Capacity of diaphragm strengthened with FRP: comparison between ACI 440.2R and in-situ tests

Abstract

Seismic codes are frequently revised and updated, especially after large earthquakes. These updates entail that existing structures must be assessed to meet the new requirements and, very often, retrofitted. In the specific case of concrete slabs, the assessment often concludes that strengthening is required to increase the tension capacity of the ‘tie’ members of the diaphragm. Recently, Fibre-Reinforced Polymer materials (FRP) have been extensively used to strengthen existing buildings due to its light weight, fast installation and less invasive approach in comparison with more conventional materials. Design codes have been developed specifically for strengthening buildings using FRP, with ACI440.2R probably being the most widely used standard for the design of FRP strengthening of concrete buildings. However, equations for strengthening concrete diaphragms are not provided in ACI440.2R and, therefore, the equations given for flexural or shear strengthening of other structural members have to be adopted for concrete diaphragms. An example of a FRP strengthening of a hollowcore diaphragm of an existing supermarket building located in Wellington is presented in this study.

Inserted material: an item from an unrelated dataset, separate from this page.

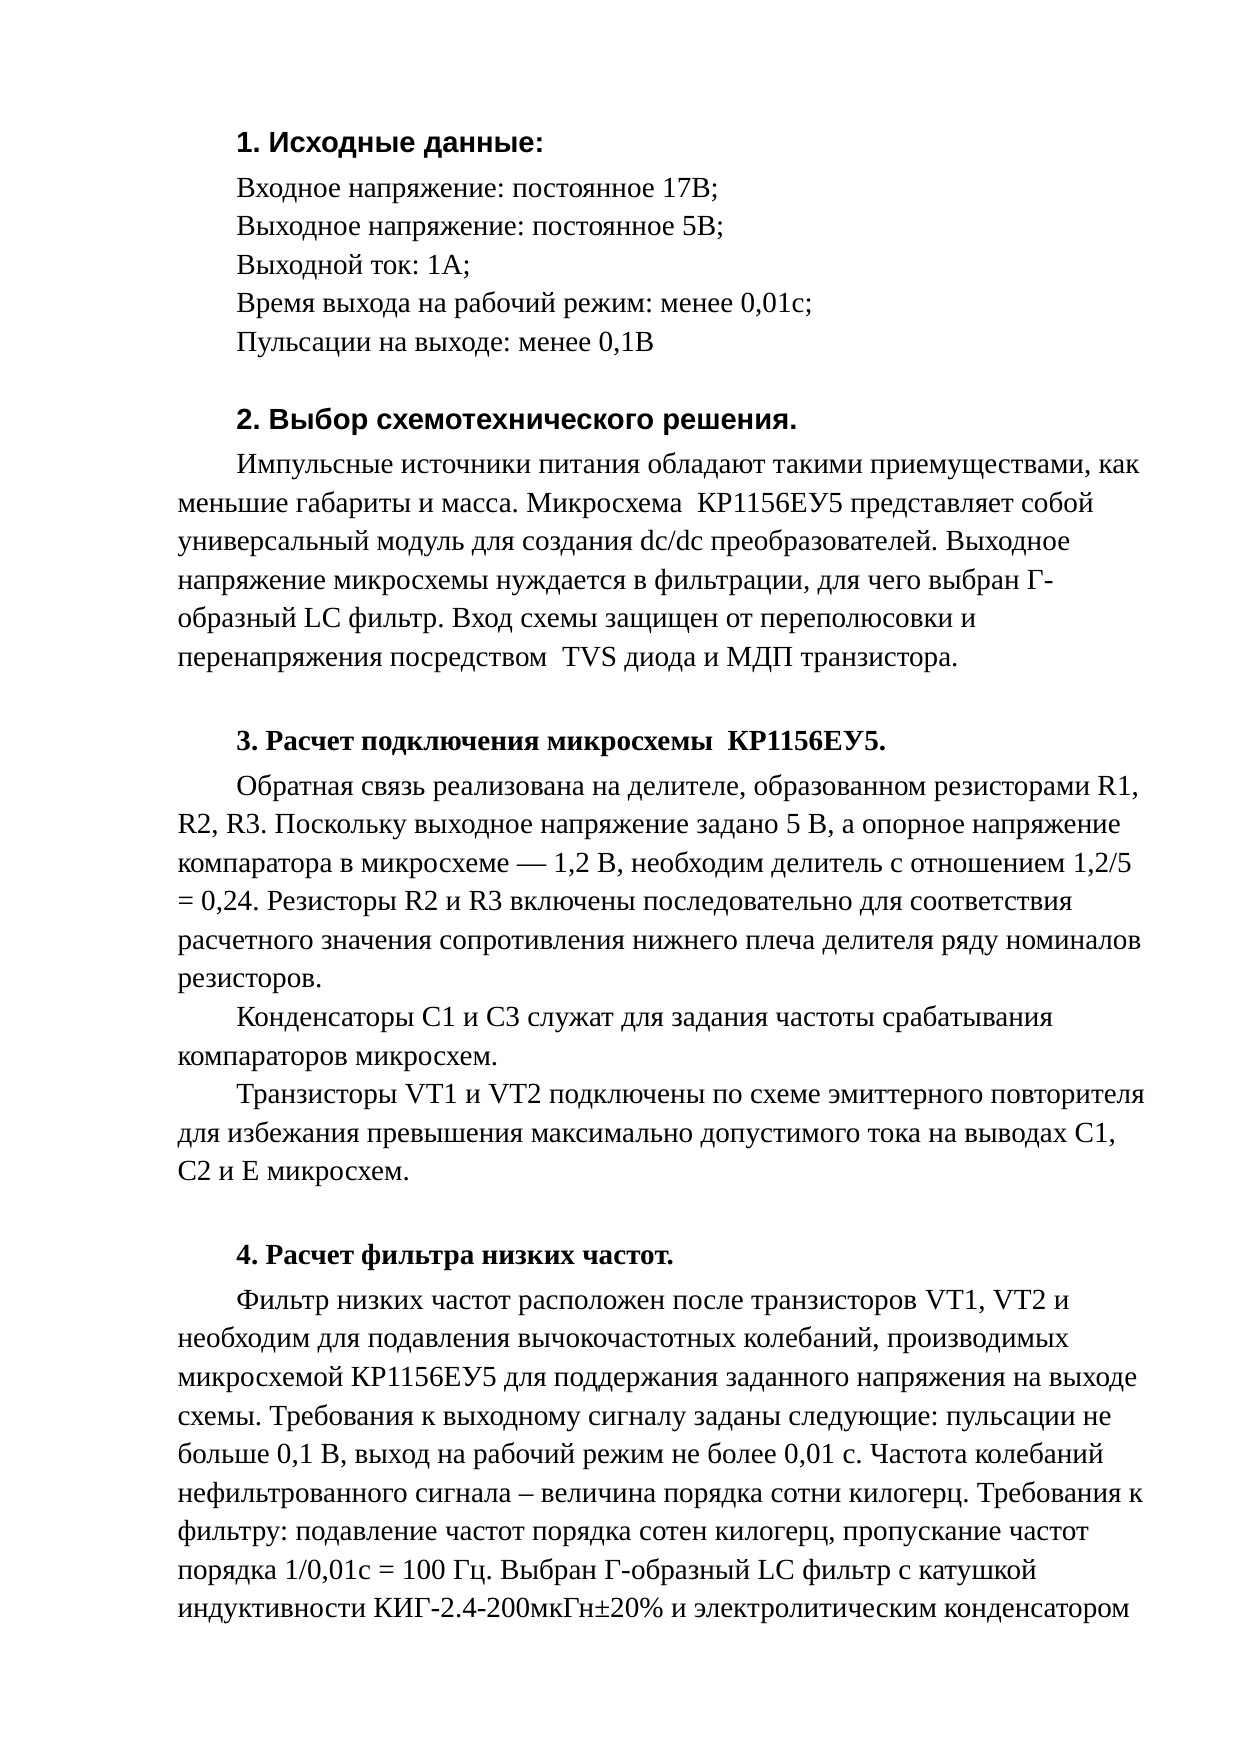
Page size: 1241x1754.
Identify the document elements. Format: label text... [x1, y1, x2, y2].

subtitle 2. Выбор схемотехнического решения. [177, 402, 1152, 435]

The Equivalent Static Method (ESM) was used to obtain the seismic demand acting on the diaphragm and the analysis of the diaphragm was carried out using a grillage model. Due to the lack of guidance in ACI440.2R for strengthening of floor diaphragms, the equations to determine the effective stress of FRP for flexural and shear strengthening were used, and the calculated results were compared with the results from in-situ tests of FRP specimens installed on the actual diaphragm. The results show that the equations provided in ACI440.2R significantly underestimate the effective stress of FRP (up to 50%) applied to concrete diaphragms.